Authored By: EUVIE MORAA OCHUKU

Court: High Court at Nairobi (Milimani)  

Judgment date: 6th November 2025 

Synergy Industrial Credit Limited……Appellants  Versus  

Landmark Concepts Company Limited……Respondents  

FACTS  

Synergy Industrial Credit Limited obtained a partial monetary judgment in 2013 against Landmark  Concepts Company Limited and its co-respondents for KSh 5.5 million plus costs and interest.  Ten years later, in 2023, Synergy sought to enforce the decree by applying for prohibitory orders  over two properties registered in the name of the 2nd respondent: 

  1. Eldoret Municipality/Block 14/284, and 
  2. Pioneer/Ngeria Block 1 (EATC) 12477. 

Official land searches dated June 2023 confirmed that both parcels were still legally registered in  the 2nd respondent’s name. However, the respondents opposed the application. They claimed the  Eldoret property was charged to ABC Bank under a 2014 encumbrance, and the Pioneer/Ngeria  property had been sold to a third party, allegedly creating an equitable or overriding interest  preventing attachment. 

The Magistrate accepted these explanations and dismissed Synergy’s application, declining to  issue prohibitory orders. Feeling aggrieved, Synergy filed an appeal at the High Court. 

Issues 

Whether the two properties despite alleged charges, sales, or third-party claims were available and  liable for attachment in execution of Synergy’s decree. 

Arguments of Both Parties 

Synergy (Appellant) 

The respondents failed to produce any documentary evidence of the alleged ABC Bank charge: no  charge instrument, no loan documents, no evidence of an outstanding debt. 

The alleged sale of the Pioneer/Ngeria property to a third party was never completed or registered;  at law, ownership still vested in the 2nd respondent.

A mere entry on a land search cannot override the statutory rule under Section 44(1) of the Civil  Procedure Act, which makes a judgment debtor’s property liable to attachment unless a valid,  proven encumbrance exists. 

No third party filed an objection or came forward to assert a proprietary claim, meaning any alleged  beneficial interest was unproven.

◆ Actions to take
1: In the case summary on Synergy Industrial Credit Limited versus Landmark Concepts Company Limited, what amount did the 2013 partial judgment award Synergy?
2: Continue the case summary on Synergy Industrial Credit Limited versus Landmark Concepts Company Limited from its final sentence.

◆ Records supplied
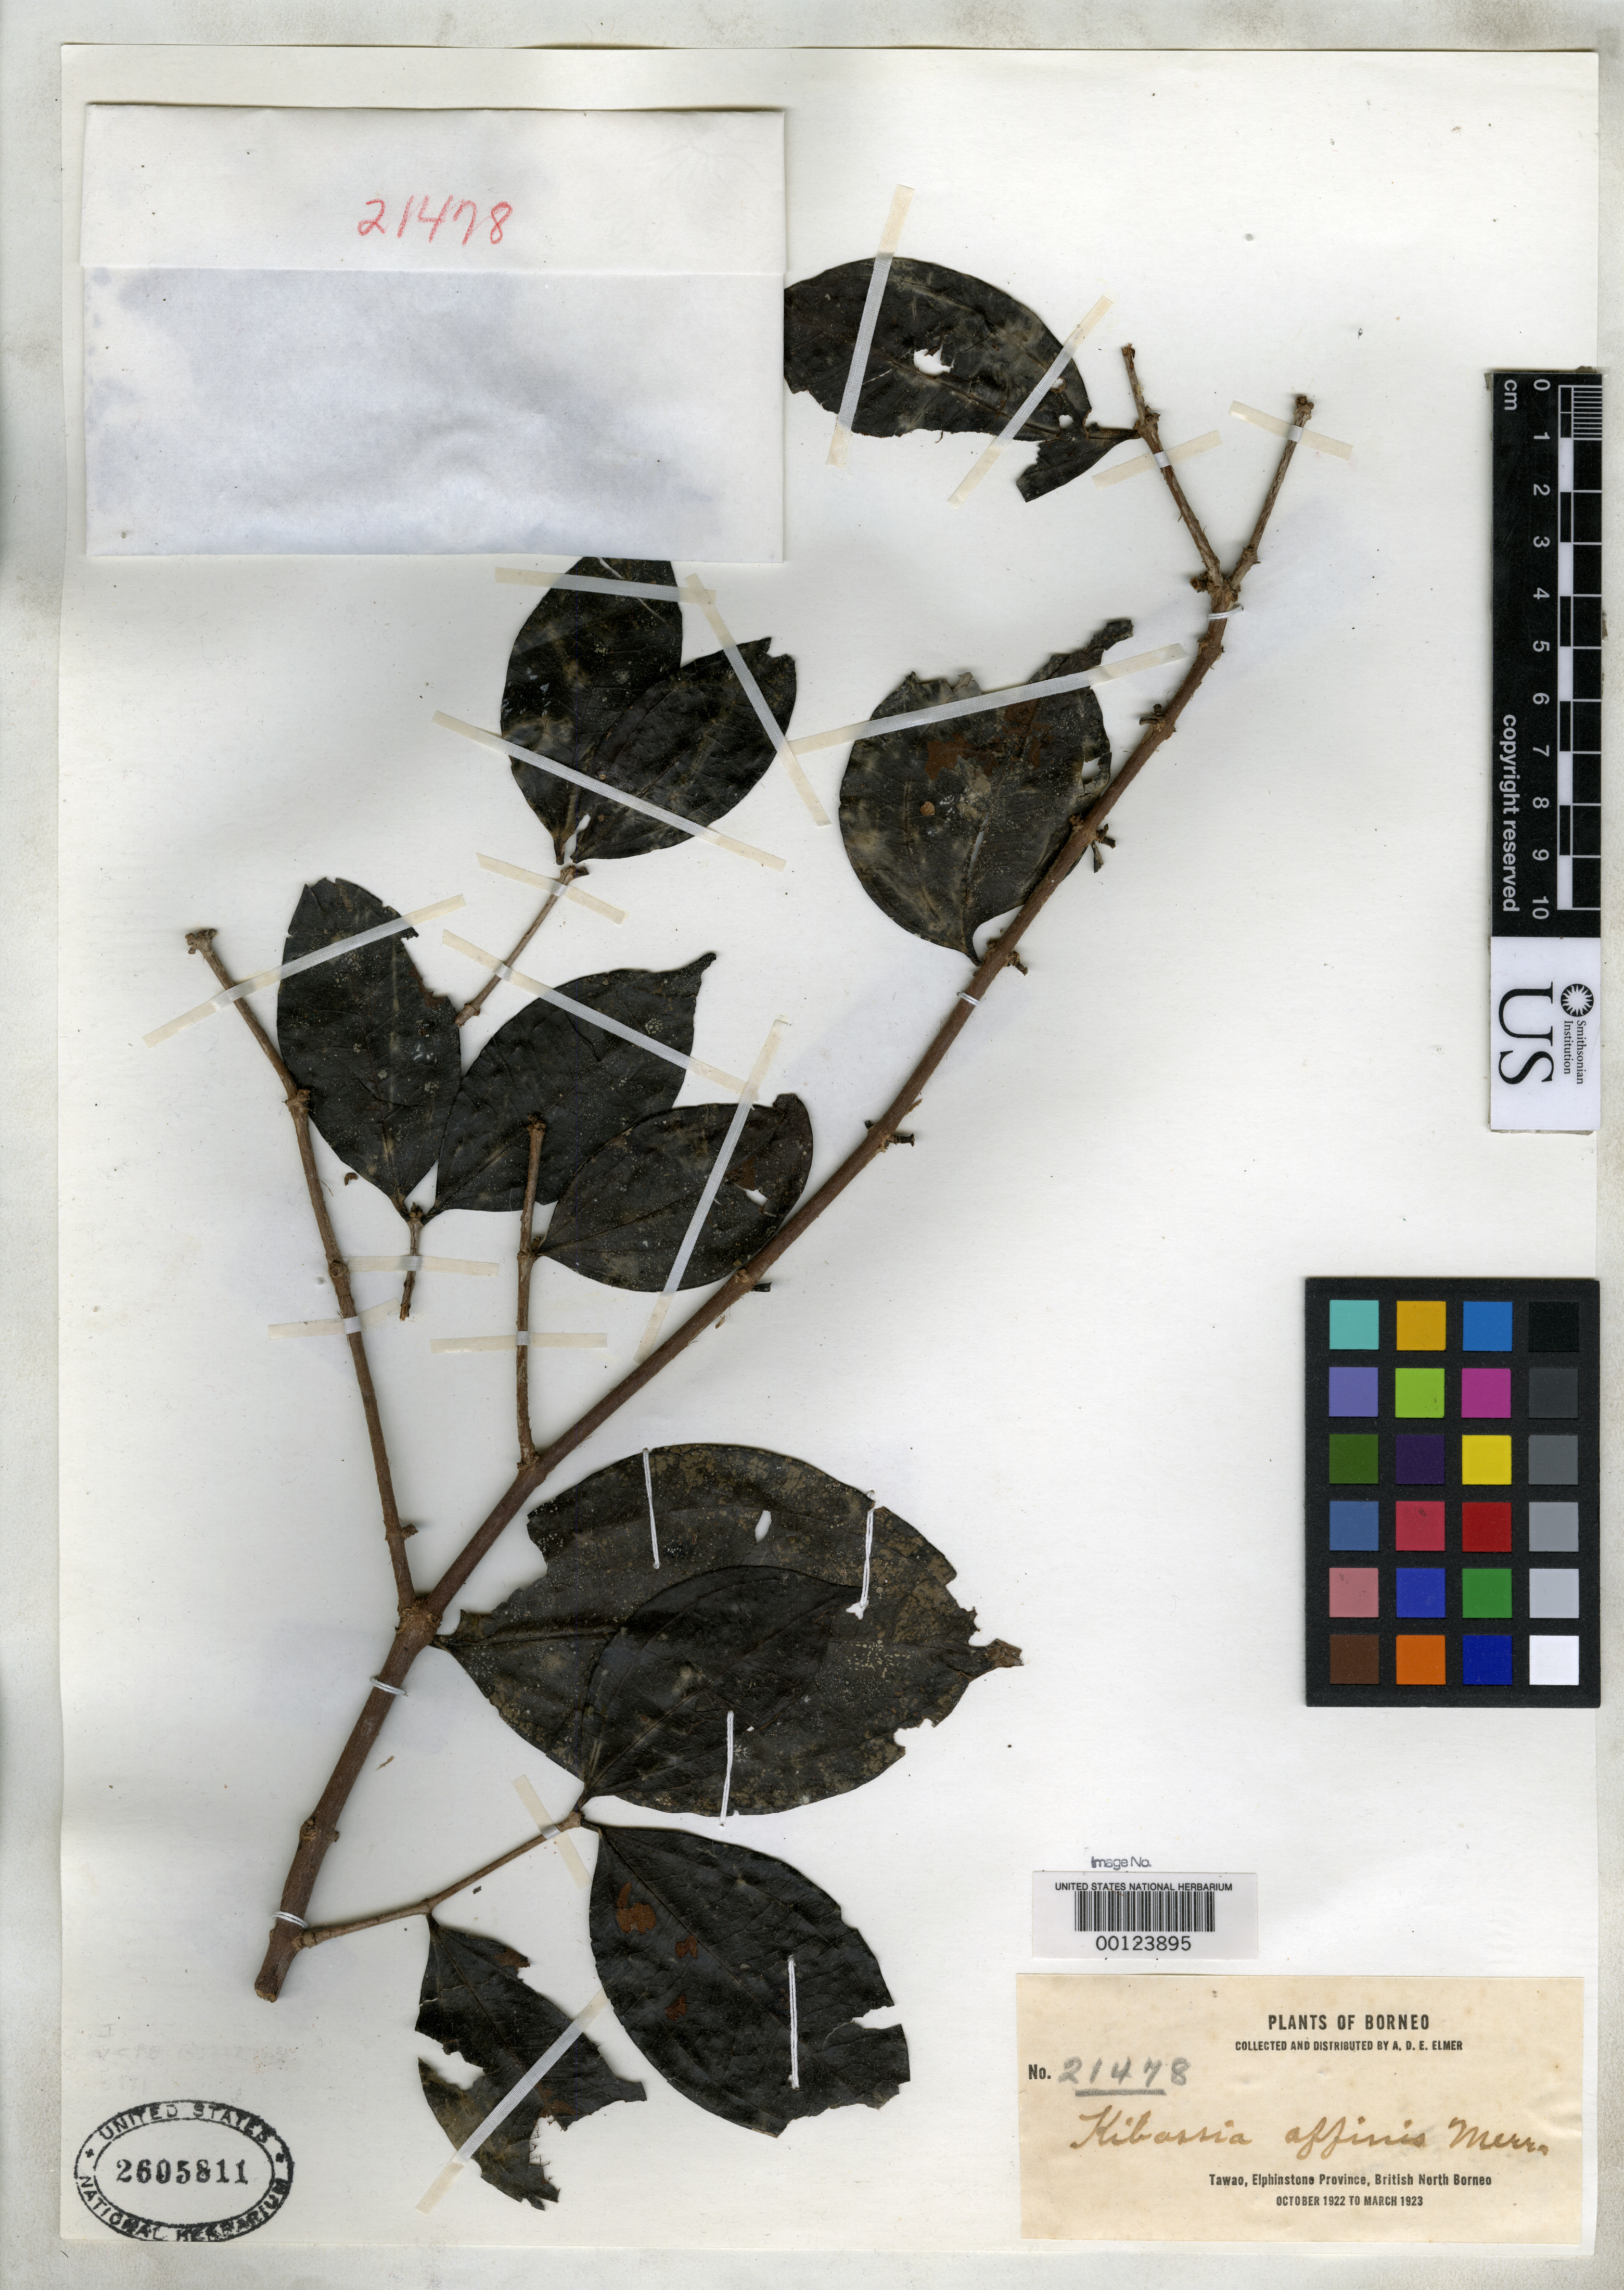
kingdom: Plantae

==

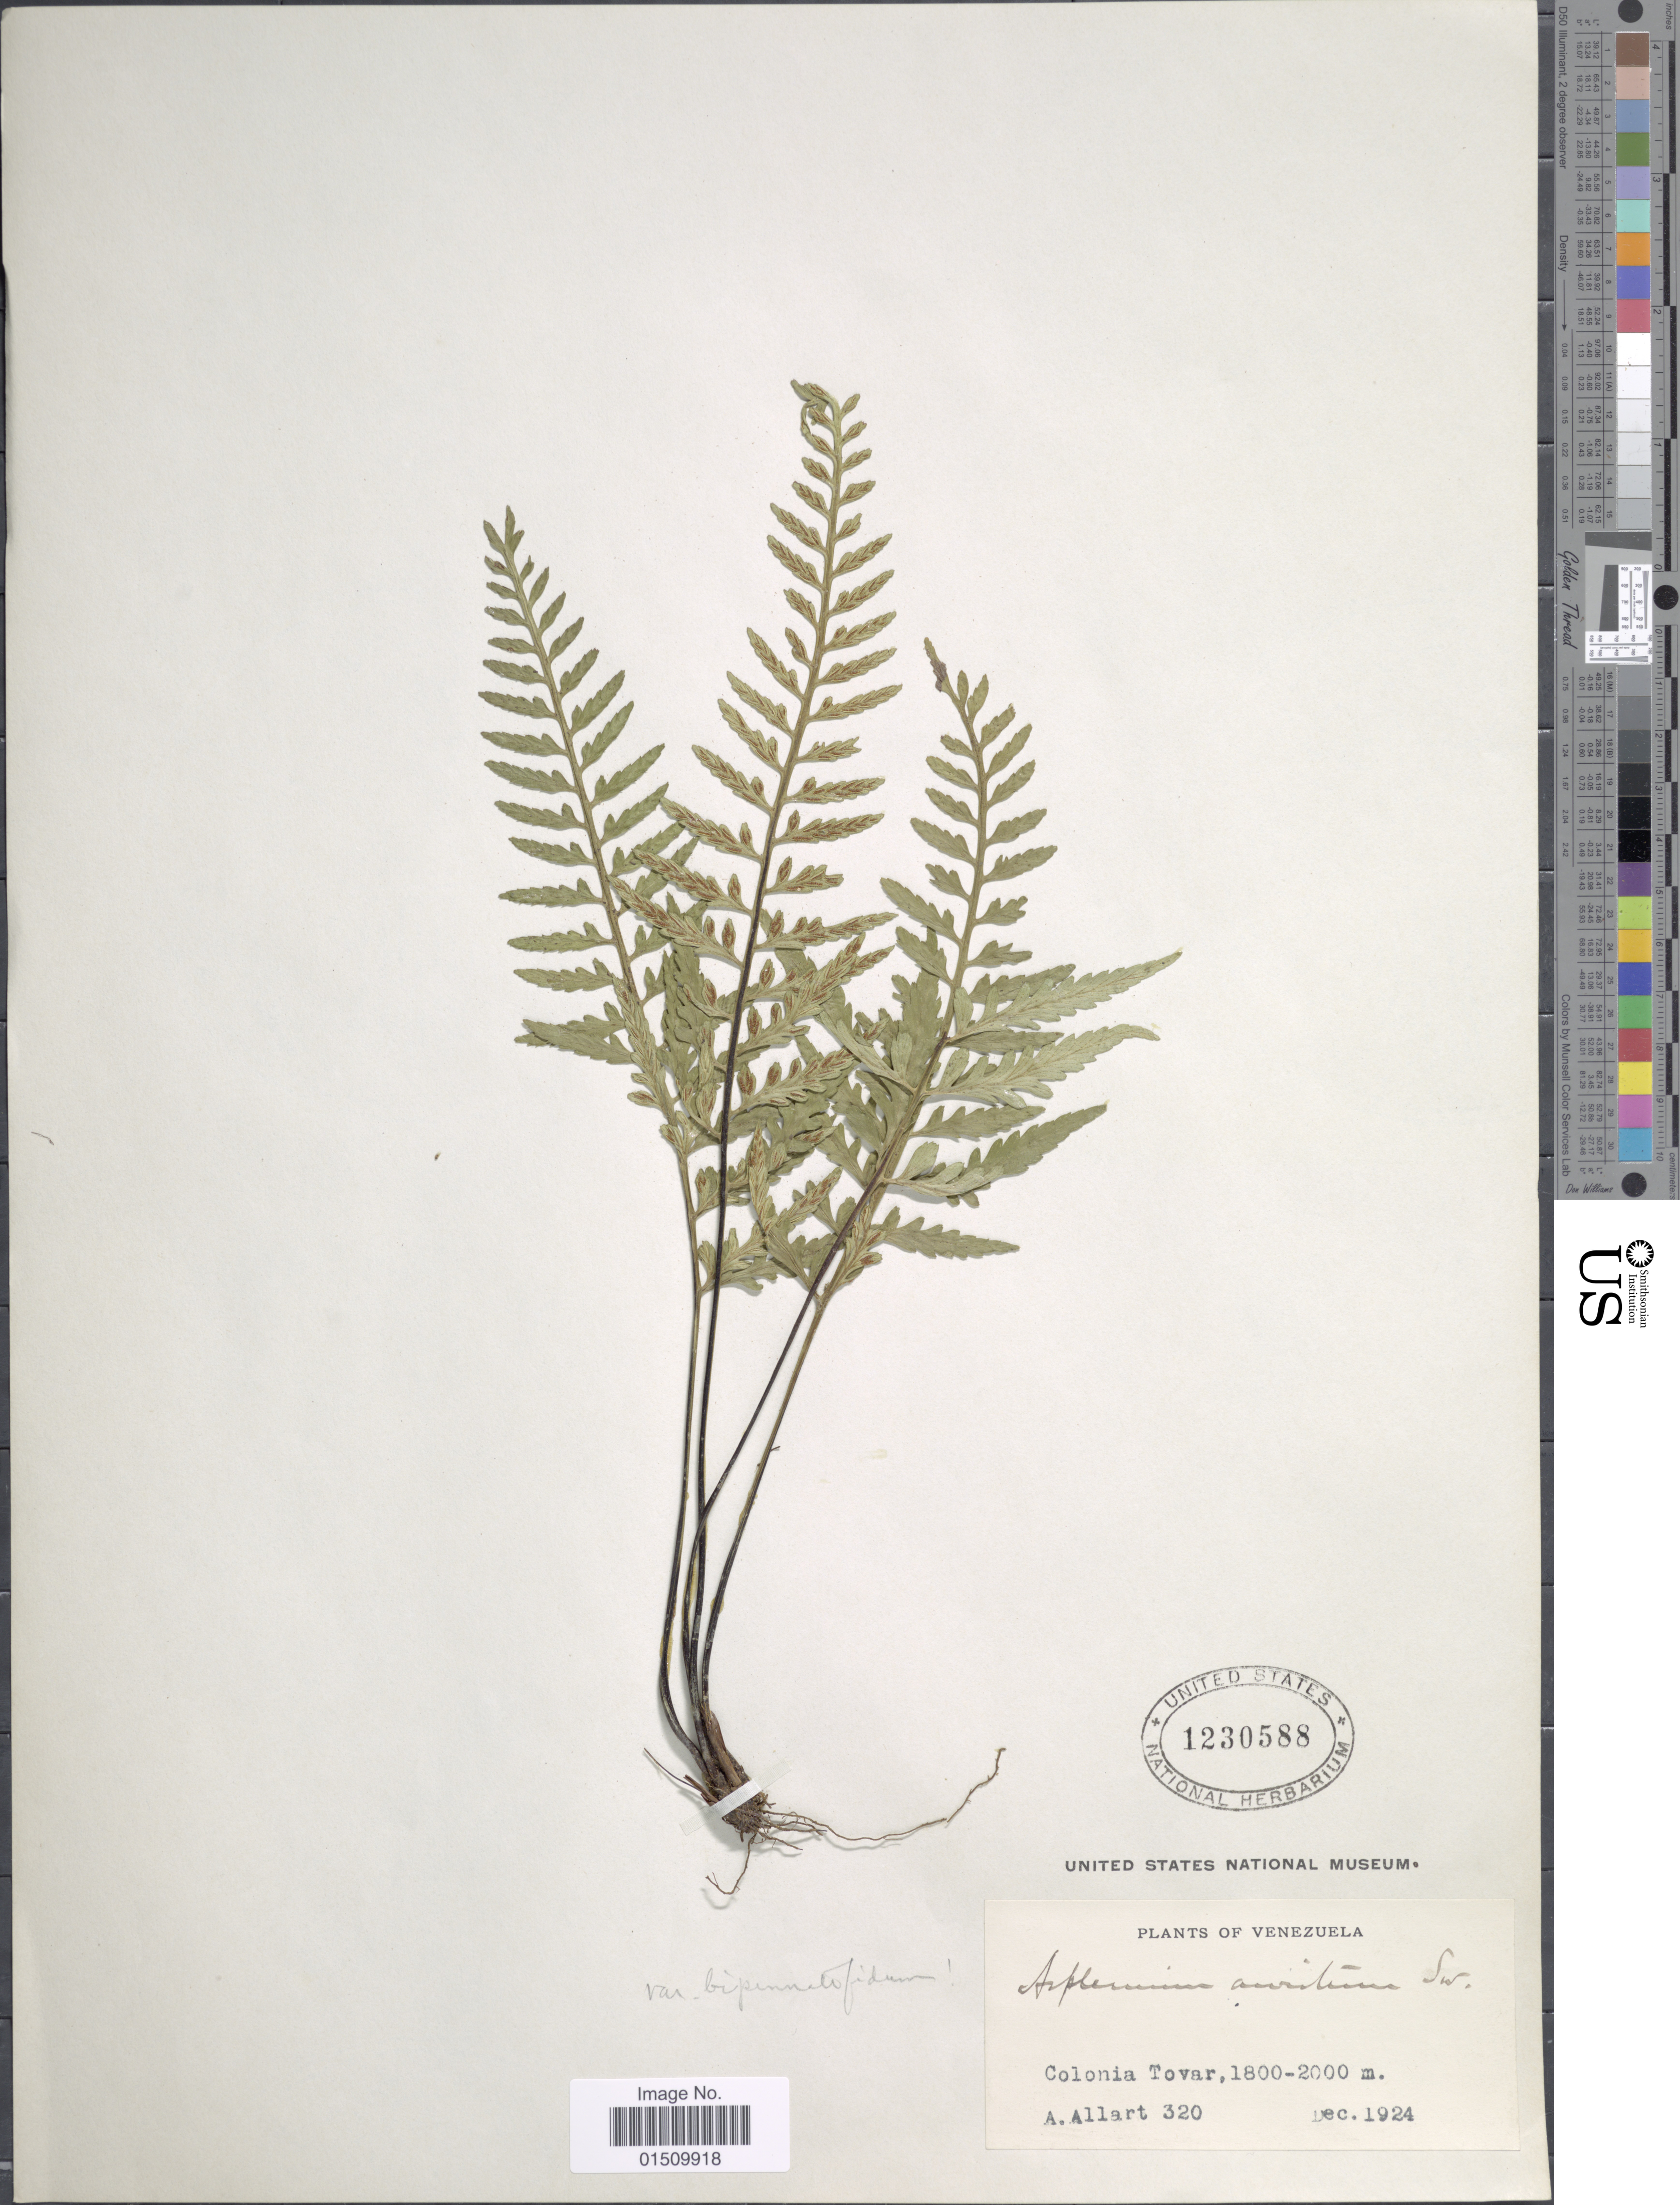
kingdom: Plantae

◆ Expected results
1: KSh 5.5 million plus costs and interest.

2:
Respondents 

The Eldoret property was subject to a 2014 charge in favour of ABC Bank, meaning it was  encumbered and unavailable for attachment. 

The Pioneer/Ngeria property had been sold to one Mike Kibet Bitok, and the respondents claimed  only bare legal title remained with the 2nd respondent. 

Attachment, they argued, would unfairly prejudice the bank (as chargee) and the buyer (as  equitable owner). 

Judgment 

The High Court allowed the appeal, set aside the Magistrate’s ruling, and granted prohibitory  orders over both parcels, allowing Synergy to proceed with attachment and eventual sale in  execution. 

Legal Reasoning 

The Court held that the burden of proof rests on the party alleging an encumbrance or overriding  interest. Register entries alone are not determinative; the party must produce the actual instruments charge document, sale agreement, completion documents, loan records, or evidence showing an  existing and enforceable third-party right. 

Because the respondents produced no primary documents, no proof of a subsisting charge, and no  evidence of a completed or registered sale, the Court concluded that both properties remained fully  attachable. The magistrate therefore erred in relying solely on unverified entries and assertions.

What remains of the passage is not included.